ANO rebels Jirko Malchárek (left) and Ľubomír Lintner (right) consult with PM Mikuláš Dzurinda over Malchárek's nomination for economy minister
ON SHORT notice, President Ivan Gašparovič cancelled an informal meeting with PM Mikuláš Dzurinda to discuss the proposed nomination of Jirko Malchárek for economy minister.
Malchárek has aligned himself with a splinter group of New Citizen's Alliance's (ANO) MPs, led by ANO Deputy Chairman Ľubomír Lintner, that oppose ANO party chairman Pavol Rusko. Malchárek's peers nominated him on September 6.
Shortly after the rebel ANO platform pledged its support to the current cabinet, the ruling Slovak Democratic and Christian Union (SDKÚ), the Christian Democratic Movement (KDH) and the Hungarian Coalition Party (SMK) terminated their cooperation with Rusko's ANO.
The SDKÚ, the SMK and the KDH agreed to allow Lintner's group to nominate Rusko's replacement. Rusko and his loyal ANO members will likely leave the coalition for the opposition.
The ruling coalition parties said they would try to complete the election term with Lintner's splinter group, which contains eight ANO MPs. While Rusko enjoys widespread ANO party support, his faction only has three MPs.
The president's decision to cancel the meeting with Dzurinda generated speculation that Gašparovič does not think Malchárek is an appropriate candidate for the job.
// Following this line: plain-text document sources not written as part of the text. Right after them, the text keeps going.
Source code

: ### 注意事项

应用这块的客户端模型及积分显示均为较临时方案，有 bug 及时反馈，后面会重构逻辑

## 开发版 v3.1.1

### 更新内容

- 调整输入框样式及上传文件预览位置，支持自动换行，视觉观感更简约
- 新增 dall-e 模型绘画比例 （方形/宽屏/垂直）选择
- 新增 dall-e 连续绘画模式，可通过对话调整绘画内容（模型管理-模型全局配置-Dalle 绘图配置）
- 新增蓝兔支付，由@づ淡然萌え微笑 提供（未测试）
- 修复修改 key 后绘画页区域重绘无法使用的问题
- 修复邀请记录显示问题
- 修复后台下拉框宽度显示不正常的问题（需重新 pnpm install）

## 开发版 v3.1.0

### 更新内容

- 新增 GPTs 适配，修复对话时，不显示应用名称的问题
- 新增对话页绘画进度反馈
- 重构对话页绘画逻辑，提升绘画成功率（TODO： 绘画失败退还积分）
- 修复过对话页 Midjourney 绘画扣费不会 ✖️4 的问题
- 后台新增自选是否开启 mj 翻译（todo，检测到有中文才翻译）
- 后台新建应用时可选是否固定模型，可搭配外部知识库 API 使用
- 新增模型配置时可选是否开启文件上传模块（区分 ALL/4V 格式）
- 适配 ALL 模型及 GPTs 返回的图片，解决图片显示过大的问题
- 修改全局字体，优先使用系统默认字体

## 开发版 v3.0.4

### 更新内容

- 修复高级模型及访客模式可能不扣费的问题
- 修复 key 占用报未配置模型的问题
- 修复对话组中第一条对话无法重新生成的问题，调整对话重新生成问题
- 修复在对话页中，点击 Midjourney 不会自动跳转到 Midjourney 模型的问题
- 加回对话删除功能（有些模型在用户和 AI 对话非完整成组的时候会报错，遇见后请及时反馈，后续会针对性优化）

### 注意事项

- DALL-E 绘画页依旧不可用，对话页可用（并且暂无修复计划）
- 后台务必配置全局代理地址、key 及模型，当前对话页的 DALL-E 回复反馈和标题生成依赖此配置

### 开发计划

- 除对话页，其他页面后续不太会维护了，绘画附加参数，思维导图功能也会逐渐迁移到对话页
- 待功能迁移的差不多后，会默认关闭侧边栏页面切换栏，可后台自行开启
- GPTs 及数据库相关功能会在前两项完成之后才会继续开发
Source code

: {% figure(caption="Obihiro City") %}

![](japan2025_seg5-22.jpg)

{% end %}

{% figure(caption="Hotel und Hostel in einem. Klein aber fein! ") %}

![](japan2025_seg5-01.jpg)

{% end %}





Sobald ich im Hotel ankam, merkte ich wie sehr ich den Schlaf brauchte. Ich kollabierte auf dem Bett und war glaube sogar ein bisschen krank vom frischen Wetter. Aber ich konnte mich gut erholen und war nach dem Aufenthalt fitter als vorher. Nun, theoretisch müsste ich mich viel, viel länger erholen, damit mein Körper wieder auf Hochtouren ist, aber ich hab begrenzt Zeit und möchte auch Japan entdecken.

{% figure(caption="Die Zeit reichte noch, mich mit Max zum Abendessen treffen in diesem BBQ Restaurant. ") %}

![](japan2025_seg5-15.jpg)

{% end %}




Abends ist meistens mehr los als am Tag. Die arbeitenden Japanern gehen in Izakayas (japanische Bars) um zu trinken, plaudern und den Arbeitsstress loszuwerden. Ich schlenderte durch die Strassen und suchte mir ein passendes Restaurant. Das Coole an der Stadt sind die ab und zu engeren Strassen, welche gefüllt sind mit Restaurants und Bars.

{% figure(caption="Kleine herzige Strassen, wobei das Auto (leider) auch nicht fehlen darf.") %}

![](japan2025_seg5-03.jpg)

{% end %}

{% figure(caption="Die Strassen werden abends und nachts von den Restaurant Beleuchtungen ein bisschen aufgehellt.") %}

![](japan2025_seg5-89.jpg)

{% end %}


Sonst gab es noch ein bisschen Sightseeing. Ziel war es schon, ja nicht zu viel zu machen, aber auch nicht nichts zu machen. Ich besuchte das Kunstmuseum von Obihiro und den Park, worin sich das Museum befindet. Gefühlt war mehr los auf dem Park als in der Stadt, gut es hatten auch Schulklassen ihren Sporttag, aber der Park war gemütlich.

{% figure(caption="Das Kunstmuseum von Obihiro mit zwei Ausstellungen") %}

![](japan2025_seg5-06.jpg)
The president must approve all nominated ministers before they can accept the post.
Presidential spokesperson Marek Trubač told the press that Gašparovič cancelled the meeting because of a busy schedule.
"The president has other important duties connected with the visit of Grand Duke Henri of Luxembourg," said Trubač.
The spokesperson could not say if the president would have time to meet with the PM before his scheduled work trip to the US next week. According to Grigorij Mesežnikov, the head of the Institute for Public Affairs, the cancelled meeting signals that the president is not convinced about Malchárek's qualifications.
"It seems that at the back of the president's mind there are reasons for mulling over the nomination. His decision to cancel the meeting came shortly after the HZD [the party that Gašparovič founded before becoming Slovak president] expressed doubts about Malchárek's capabilities," said Mesežnikov.
The analyst thinks that the president will eventually approve Malchárek's nomination, however. Refusing his approval would unnecessarily "complicate the situation for the PM and the cabinet", he said. Mesežnikov admitted that the nomination was a political move, rather than a decision based on Malchárek's expertise.
"In the current political situation, Malchárek simply represents a group of MPs that can lend stability to the government. The question of [Malchárek's] expertise in the given field is probably secondary, even to the coalition partners," he said.
ANO spokesperson Magda Krasulová, a Rusko loyalist, said that Dzurinda's acceptance of Malchárek's nomination "is just a continuation" of the government's war against Rusko.
"It confirms that the MPs surrounding Lintner are only interested in personal gain, power and influence," Krasulová told The Slovak Spectator on September 7.
The ANO has called a special party congress for September 10. Lintner's splinter group is getting ready to attend the meeting as well.
Krasulová would not comment on Lintner's alleged plan to challenge Rusko as ANO party chairman during the congress meeting, although she did say that Lintner and his peers "have no real support inside the ANO". Lintner was not available for comment.
Analyst Mesežnikov does not expect Lintner's faction to come out on top after the party's congress.
"I expect Lintner and his group will leave the party. Most of the ANO delegates will not join them, since Lintner's group's future is unsure and their positions weak. Rusko on the other hand still maintains a strong position within the party," he said.
ANO MPs will have to nominate a new deputy transport minister as well.
Vladimír Menich, a Rusko supporter, stepped down as deputy transport minister on September 5 to protest the ruling coalition's refusal to work with Rusko's ANO.
"The group of MPs surrounding Ľubomír Lintner, with whom the ruling coalition has chosen to cooperate, does not represent the ANO party members or the political leadership of the ANO. My departure is therefore a logical outcome of this situation," Menich said at his resignation.
Mesežnikov is pretty sure that the coalition will survive until the end of the current election term - autumn 2006.
"Most of the difficult reforms have already been passed. Provided the government does not try to push controversial laws, the ruling coalition should be able to complete the term as planned," he said.